**Given instruction**
Retype all of the lines below, keeping every character unchanged.

**Material for the task**
-- Begin --

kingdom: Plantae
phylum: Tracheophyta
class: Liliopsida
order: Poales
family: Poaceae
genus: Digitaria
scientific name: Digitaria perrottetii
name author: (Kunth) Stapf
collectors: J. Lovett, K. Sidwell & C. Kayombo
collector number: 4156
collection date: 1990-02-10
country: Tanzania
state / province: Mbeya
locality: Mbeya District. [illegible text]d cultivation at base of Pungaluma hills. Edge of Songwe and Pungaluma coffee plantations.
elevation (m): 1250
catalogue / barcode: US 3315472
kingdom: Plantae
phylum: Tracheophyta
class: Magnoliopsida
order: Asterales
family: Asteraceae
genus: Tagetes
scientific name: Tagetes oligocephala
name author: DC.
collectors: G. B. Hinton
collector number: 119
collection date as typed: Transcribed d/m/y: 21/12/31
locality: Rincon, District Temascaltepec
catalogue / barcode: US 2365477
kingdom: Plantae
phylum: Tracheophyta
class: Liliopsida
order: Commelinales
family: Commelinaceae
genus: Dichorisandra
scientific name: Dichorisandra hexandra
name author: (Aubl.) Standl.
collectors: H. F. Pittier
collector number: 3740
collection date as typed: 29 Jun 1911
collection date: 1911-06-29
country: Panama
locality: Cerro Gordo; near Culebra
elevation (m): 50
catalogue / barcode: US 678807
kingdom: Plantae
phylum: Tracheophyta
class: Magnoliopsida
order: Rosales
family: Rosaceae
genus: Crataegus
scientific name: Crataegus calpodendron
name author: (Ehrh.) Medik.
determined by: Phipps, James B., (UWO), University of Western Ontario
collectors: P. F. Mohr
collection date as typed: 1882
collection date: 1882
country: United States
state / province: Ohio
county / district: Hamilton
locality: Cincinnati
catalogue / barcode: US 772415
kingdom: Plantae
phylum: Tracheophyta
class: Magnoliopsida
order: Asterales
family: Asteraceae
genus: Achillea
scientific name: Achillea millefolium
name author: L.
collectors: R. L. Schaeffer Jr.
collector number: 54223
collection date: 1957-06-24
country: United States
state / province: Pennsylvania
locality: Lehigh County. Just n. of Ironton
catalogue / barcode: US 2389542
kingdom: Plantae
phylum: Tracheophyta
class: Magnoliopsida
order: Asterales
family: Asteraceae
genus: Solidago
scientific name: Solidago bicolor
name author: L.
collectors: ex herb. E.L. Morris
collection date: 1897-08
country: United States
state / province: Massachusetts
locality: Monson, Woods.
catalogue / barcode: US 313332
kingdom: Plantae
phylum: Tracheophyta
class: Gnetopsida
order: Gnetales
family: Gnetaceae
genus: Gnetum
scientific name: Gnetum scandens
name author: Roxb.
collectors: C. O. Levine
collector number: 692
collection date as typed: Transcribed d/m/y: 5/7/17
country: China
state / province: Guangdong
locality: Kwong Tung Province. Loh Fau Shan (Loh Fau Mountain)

-- End --

**Completed exercise**
kingdom: Plantae
phylum: Tracheophyta
class: Liliopsida
order: Poales
family: Poaceae
genus: Digitaria
scientific name: Digitaria perrottetii
name author: (Kunth) Stapf
collectors: J. Lovett, K. Sidwell & C. Kayombo
collector number: 4156
collection date: 1990-02-10
country: Tanzania
state / province: Mbeya
locality: Mbeya District. [illegible text]d cultivation at base of Pungaluma hills. Edge of Songwe and Pungaluma coffee plantations.
elevation (m): 1250
catalogue / barcode: US 3315472
kingdom: Plantae
phylum: Tracheophyta
class: Magnoliopsida
order: Asterales
family: Asteraceae
genus: Tagetes
scientific name: Tagetes oligocephala
name author: DC.
collectors: G. B. Hinton
collector number: 119
collection date as typed: Transcribed d/m/y: 21/12/31
locality: Rincon, District Temascaltepec
catalogue / barcode: US 2365477
kingdom: Plantae
phylum: Tracheophyta
class: Liliopsida
order: Commelinales
family: Commelinaceae
genus: Dichorisandra
scientific name: Dichorisandra hexandra
name author: (Aubl.) Standl.
collectors: H. F. Pittier
collector number: 3740
collection date as typed: 29 Jun 1911
collection date: 1911-06-29
country: Panama
locality: Cerro Gordo; near Culebra
elevation (m): 50
catalogue / barcode: US 678807
kingdom: Plantae
phylum: Tracheophyta
class: Magnoliopsida
order: Rosales
family: Rosaceae
genus: Crataegus
scientific name: Crataegus calpodendron
name author: (Ehrh.) Medik.
determined by: Phipps, James B., (UWO), University of Western Ontario
collectors: P. F. Mohr
collection date as typed: 1882
collection date: 1882
country: United States
state / province: Ohio
county / district: Hamilton
locality: Cincinnati
catalogue / barcode: US 772415
kingdom: Plantae
phylum: Tracheophyta
class: Magnoliopsida
order: Asterales
family: Asteraceae
genus: Achillea
scientific name: Achillea millefolium
name author: L.
collectors: R. L. Schaeffer Jr.
collector number: 54223
collection date: 1957-06-24
country: United States
state / province: Pennsylvania
locality: Lehigh County. Just n. of Ironton
catalogue / barcode: US 2389542
kingdom: Plantae
phylum: Tracheophyta
class: Magnoliopsida
order: Asterales
family: Asteraceae
genus: Solidago
scientific name: Solidago bicolor
name author: L.
collectors: ex herb. E.L. Morris
collection date: 1897-08
country: United States
state / province: Massachusetts
locality: Monson, Woods.
catalogue / barcode: US 313332
kingdom: Plantae
phylum: Tracheophyta
class: Gnetopsida
order: Gnetales
family: Gnetaceae
genus: Gnetum
scientific name: Gnetum scandens
name author: Roxb.
collectors: C. O. Levine
collector number: 692
collection date as typed: Transcribed d/m/y: 5/7/17
country: China
state / province: Guangdong
locality: Kwong Tung Province. Loh Fau Shan (Loh Fau Mountain)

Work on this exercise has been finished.